-------- PASSAGE FOR REVIEW

LGBT legal activists seek two major concerns with a ruling in favor of the employers in these cases. One is that it could open the door for employers to seek exemptions from providing coverage for other health benefits, such as coverage for the same-sex spouses or partners of employees, reproductive services for lesbian couples, testing and treatment for men at risk of HIV infection, transgender treatment for people with gender dysphoria. And the other is that employers and individuals might seek exemptions to other laws, such as laws prohibiting discrimination based on sexual orientation and gender identity.

“Given these implications, the Hobby Lobby case is indeed another major moment for the LGBT community,” wrote National Center for Lesbian Rights Policy Counsel Ashland Johnson, in an article for NCLR’s website. “The Supreme Court’s resolution of the case will directly affect our reproductive rights and other health care needs. Equally concerning, it could result in devastating exceptions to protections for LGBT people at the state and local level, jeopardizing literally decades of advocacy and progress.”

----------------
-------- PROVIDED DATA

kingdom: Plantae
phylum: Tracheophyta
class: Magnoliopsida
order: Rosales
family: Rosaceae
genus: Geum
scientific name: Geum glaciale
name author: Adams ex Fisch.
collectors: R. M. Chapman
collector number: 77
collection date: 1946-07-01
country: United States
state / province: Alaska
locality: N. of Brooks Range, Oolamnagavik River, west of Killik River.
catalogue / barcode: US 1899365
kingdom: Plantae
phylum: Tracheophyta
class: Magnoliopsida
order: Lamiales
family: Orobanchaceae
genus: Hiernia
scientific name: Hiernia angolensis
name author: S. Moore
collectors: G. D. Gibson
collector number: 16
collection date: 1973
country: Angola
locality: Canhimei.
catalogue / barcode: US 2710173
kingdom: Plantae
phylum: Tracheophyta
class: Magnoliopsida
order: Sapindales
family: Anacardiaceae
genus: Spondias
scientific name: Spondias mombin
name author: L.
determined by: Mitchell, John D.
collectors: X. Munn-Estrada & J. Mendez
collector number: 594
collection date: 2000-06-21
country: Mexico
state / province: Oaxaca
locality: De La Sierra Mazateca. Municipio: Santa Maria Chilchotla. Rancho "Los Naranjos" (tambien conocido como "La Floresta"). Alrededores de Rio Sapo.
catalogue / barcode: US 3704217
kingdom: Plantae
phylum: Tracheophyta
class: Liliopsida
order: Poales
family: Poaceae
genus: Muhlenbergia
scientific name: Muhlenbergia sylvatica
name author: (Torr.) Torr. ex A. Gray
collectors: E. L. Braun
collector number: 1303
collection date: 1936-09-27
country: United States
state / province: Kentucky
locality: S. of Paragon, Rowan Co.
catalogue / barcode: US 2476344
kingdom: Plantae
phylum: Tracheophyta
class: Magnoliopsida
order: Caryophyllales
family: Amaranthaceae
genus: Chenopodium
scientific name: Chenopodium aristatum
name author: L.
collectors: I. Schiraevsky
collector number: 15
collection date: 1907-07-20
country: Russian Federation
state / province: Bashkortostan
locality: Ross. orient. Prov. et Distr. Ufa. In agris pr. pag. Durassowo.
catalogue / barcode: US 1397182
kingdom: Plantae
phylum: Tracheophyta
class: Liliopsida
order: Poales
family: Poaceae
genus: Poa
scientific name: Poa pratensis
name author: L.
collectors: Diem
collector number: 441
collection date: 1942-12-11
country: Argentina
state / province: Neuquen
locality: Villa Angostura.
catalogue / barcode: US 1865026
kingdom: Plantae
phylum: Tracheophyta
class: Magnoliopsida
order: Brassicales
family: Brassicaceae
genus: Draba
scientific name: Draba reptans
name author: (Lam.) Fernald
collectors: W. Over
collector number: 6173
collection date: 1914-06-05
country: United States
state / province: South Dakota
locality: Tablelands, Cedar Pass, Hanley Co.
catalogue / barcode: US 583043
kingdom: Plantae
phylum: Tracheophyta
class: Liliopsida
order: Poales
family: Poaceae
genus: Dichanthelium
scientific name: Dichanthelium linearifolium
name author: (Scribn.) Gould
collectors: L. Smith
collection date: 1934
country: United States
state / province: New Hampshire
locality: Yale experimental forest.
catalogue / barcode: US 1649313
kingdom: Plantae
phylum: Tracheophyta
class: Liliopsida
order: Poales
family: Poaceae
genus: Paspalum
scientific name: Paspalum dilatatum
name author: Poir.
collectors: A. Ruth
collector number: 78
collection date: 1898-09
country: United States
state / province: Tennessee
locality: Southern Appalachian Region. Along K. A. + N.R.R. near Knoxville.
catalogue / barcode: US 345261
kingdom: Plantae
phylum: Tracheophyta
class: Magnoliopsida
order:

----------------

* [GOAL OF THE EXERCISE]:
Copy out the passage on LGBT concerns about the Hobby Lobby case in full, word for word.

* [SOLUTION]:
LGBT legal activists seek two major concerns with a ruling in favor of the employers in these cases. One is that it could open the door for employers to seek exemptions from providing coverage for other health benefits, such as coverage for the same-sex spouses or partners of employees, reproductive services for lesbian couples, testing and treatment for men at risk of HIV infection, transgender treatment for people with gender dysphoria. And the other is that employers and individuals might seek exemptions to other laws, such as laws prohibiting discrimination based on sexual orientation and gender identity.

“Given these implications, the Hobby Lobby case is indeed another major moment for the LGBT community,” wrote National Center for Lesbian Rights Policy Counsel Ashland Johnson, in an article for NCLR’s website. “The Supreme Court’s resolution of the case will directly affect our reproductive rights and other health care needs. Equally concerning, it could result in devastating exceptions to protections for LGBT people at the state and local level, jeopardizing literally decades of advocacy and progress.”